§ Try it:
The required output is the lines from the one with "left wrist: (14, 316)" through the end of the data, repeated verbatim, with no pictures included.

BEGIN Information shown

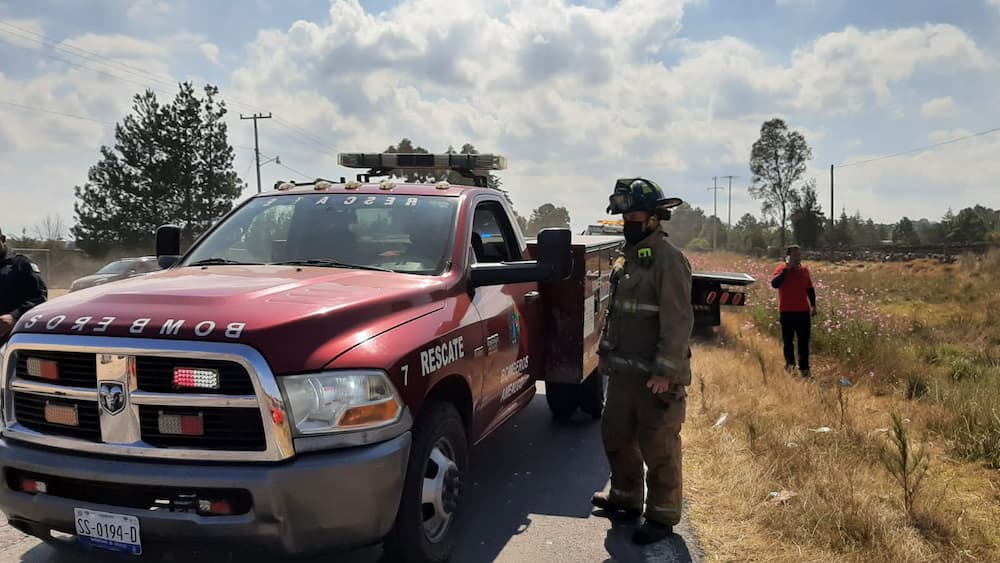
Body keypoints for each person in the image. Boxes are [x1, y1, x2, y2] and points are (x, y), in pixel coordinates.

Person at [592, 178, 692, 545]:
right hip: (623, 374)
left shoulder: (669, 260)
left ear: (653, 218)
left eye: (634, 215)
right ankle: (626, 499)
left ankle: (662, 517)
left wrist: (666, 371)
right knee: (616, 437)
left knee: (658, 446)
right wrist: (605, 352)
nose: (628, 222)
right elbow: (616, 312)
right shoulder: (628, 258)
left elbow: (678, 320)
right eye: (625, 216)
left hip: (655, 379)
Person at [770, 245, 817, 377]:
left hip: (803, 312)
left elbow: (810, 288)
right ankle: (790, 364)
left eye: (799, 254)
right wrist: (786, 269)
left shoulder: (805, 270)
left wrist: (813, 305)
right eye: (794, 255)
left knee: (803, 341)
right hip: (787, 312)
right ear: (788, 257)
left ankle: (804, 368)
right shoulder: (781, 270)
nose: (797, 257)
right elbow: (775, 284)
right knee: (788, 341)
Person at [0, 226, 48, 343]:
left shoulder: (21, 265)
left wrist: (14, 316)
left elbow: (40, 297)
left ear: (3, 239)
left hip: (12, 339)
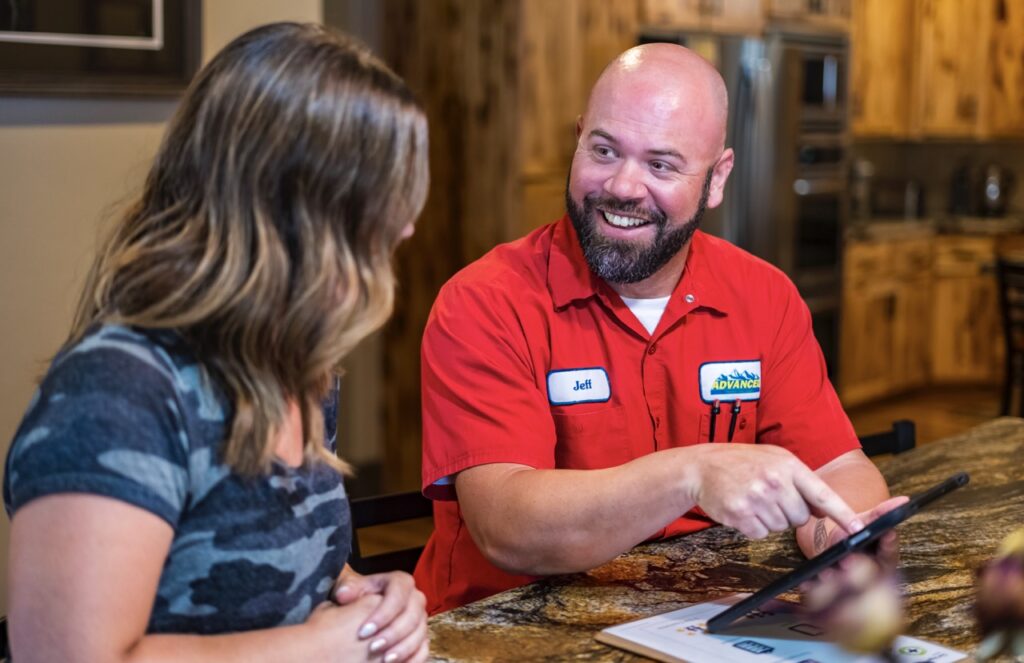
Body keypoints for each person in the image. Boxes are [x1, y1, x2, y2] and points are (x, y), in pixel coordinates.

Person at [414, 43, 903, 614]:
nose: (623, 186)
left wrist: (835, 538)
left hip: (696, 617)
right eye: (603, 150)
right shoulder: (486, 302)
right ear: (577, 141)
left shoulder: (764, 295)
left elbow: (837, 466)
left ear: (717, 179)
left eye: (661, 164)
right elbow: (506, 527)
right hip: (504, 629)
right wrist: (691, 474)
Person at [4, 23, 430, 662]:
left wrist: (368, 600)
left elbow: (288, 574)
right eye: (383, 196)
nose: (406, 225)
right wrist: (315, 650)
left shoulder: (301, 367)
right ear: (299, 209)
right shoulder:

END Information shown

§ Solution to the exercise:
left wrist: (14, 316)
left elbow: (40, 297)
left ear: (3, 239)
left hip: (12, 339)
Body keypoints for each person in the image. Boxes are [x1, y1, x2, y2] and points are (x, y), in pixel coordinates.

Person at [414, 43, 903, 614]:
nose: (623, 186)
left wrist: (835, 538)
left hip: (696, 617)
right eye: (603, 150)
right shoulder: (486, 302)
right ear: (577, 141)
left shoulder: (764, 295)
left elbow: (837, 466)
left ear: (717, 179)
left eye: (661, 164)
right elbow: (506, 527)
right hip: (504, 629)
right wrist: (691, 474)
Person at [4, 23, 430, 662]:
left wrist: (368, 600)
left elbow: (288, 574)
right eye: (383, 196)
nose: (406, 225)
right wrist: (315, 650)
left shoulder: (301, 367)
right ear: (299, 209)
right shoulder:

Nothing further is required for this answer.